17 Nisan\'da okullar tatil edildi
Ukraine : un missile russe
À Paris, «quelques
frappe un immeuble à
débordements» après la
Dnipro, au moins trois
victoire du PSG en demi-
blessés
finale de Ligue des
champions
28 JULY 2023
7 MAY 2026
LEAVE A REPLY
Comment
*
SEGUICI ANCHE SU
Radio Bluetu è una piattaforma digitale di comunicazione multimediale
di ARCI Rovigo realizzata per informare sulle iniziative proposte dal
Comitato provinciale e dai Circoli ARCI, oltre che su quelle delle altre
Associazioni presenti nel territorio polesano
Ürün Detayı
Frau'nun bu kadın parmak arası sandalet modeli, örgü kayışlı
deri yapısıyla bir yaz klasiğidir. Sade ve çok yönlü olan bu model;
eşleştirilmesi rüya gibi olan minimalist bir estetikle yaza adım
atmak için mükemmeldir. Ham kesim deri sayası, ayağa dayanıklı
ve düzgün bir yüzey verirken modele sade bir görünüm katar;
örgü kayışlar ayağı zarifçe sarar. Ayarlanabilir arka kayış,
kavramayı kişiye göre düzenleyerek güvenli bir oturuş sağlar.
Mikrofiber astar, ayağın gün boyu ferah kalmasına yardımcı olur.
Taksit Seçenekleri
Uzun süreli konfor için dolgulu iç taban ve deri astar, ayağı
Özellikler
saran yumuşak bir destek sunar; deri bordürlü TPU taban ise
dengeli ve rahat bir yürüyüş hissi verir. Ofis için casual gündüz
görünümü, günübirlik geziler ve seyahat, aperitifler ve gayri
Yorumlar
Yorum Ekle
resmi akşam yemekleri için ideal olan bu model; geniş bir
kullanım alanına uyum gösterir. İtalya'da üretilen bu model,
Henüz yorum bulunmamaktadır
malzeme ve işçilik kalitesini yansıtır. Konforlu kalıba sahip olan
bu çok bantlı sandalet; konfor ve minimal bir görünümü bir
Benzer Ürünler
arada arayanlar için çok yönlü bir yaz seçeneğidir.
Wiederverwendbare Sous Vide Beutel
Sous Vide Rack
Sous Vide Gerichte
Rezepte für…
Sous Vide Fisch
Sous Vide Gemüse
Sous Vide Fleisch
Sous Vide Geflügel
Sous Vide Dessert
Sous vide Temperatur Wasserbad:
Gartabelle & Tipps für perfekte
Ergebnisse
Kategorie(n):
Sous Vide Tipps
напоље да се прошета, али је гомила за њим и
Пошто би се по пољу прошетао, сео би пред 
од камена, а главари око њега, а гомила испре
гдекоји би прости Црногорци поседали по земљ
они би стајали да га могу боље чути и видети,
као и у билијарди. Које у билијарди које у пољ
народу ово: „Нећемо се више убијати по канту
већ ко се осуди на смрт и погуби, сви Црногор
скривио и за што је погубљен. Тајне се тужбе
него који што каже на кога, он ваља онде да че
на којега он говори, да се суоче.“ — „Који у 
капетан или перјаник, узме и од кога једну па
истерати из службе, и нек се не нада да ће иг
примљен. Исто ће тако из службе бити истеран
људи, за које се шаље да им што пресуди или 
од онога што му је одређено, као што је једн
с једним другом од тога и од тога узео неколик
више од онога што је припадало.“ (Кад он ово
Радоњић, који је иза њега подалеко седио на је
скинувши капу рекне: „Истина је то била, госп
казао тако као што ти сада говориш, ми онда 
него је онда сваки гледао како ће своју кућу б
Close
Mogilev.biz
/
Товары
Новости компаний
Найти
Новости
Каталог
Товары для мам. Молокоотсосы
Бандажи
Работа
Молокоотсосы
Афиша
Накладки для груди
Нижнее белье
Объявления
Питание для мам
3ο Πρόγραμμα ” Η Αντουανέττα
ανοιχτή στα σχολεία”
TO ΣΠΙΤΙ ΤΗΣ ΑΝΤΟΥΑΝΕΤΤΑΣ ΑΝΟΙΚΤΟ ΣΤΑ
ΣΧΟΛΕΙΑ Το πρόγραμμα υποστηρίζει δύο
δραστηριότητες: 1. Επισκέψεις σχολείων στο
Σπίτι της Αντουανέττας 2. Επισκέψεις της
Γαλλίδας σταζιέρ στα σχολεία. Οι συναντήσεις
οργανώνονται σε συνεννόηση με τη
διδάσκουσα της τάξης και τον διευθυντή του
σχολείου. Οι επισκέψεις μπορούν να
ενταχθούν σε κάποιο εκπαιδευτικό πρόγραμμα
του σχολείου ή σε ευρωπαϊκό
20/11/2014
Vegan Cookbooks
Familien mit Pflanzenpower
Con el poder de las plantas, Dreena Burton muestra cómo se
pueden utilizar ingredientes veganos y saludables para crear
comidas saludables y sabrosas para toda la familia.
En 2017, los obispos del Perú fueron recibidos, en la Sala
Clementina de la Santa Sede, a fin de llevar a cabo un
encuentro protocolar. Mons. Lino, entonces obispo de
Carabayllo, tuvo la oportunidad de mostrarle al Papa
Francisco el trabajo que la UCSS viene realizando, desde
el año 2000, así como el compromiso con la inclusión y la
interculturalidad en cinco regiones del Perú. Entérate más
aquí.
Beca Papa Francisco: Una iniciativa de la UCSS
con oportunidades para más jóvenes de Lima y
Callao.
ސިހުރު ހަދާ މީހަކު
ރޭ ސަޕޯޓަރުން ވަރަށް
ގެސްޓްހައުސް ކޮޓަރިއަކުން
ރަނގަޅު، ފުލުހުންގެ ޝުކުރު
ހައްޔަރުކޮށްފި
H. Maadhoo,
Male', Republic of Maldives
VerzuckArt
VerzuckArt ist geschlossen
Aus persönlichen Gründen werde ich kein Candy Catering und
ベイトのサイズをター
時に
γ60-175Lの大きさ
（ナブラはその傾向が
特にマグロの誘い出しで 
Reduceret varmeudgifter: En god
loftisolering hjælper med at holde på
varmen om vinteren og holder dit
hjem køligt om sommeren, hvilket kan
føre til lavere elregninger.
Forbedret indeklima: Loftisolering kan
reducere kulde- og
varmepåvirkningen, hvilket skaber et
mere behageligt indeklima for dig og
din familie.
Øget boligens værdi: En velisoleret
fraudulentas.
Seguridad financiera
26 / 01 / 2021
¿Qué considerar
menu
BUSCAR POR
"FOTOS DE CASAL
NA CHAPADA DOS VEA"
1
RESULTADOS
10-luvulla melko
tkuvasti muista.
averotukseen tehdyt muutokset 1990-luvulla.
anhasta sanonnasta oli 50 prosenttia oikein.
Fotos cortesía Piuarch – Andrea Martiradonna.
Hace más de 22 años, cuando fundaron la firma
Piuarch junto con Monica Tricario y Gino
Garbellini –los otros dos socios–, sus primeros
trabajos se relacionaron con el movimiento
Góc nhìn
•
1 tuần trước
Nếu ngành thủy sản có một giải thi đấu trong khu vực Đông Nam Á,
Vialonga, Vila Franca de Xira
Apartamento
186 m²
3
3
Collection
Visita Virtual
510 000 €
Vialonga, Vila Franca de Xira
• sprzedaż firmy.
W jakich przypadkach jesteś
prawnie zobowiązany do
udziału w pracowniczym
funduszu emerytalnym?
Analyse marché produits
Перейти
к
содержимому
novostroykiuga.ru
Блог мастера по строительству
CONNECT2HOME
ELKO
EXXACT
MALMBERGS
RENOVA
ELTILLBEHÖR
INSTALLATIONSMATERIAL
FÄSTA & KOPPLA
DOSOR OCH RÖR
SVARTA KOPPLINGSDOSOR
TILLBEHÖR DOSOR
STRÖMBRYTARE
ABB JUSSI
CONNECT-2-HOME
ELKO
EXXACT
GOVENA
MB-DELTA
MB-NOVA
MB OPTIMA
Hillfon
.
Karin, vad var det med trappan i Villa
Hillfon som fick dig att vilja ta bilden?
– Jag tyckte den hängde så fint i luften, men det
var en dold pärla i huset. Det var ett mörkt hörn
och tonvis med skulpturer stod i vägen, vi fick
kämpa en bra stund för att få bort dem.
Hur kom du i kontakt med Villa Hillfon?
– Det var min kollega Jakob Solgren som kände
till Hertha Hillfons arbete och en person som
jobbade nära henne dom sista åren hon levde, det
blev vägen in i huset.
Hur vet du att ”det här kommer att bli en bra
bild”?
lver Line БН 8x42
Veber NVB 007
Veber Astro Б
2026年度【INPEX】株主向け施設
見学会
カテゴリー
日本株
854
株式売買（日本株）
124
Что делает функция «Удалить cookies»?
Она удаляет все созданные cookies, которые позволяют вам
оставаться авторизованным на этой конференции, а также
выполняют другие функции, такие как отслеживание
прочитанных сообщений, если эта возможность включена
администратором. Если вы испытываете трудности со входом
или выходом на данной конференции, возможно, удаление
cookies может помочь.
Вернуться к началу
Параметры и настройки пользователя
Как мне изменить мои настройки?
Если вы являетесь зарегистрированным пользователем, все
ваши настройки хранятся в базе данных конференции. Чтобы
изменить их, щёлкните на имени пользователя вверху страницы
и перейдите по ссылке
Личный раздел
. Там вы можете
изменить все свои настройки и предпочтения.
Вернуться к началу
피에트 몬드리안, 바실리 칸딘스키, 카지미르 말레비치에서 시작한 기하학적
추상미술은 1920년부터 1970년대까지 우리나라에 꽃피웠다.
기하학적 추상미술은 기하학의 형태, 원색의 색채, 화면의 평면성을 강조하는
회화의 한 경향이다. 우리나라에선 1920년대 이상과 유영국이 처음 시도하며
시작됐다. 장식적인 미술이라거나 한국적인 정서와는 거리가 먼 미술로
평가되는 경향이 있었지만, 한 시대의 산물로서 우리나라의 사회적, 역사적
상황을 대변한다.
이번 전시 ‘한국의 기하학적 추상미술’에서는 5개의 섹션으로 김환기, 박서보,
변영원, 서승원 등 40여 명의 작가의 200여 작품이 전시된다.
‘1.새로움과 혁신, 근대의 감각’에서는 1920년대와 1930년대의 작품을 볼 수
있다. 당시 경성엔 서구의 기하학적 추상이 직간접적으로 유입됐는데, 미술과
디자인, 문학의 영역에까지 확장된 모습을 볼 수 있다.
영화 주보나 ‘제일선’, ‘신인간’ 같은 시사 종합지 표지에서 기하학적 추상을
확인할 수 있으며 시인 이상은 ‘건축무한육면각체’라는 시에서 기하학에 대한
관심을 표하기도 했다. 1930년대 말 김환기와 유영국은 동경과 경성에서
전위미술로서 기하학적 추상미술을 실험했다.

[TRY IT]: Once you have found every line above holding the word "Papa", copy those lines.

[SOLUTION FOR THIS EXERCISE]:
Carabayllo, tuvo la oportunidad de mostrarle al Papa
Beca Papa Francisco: Una iniciativa de la UCSS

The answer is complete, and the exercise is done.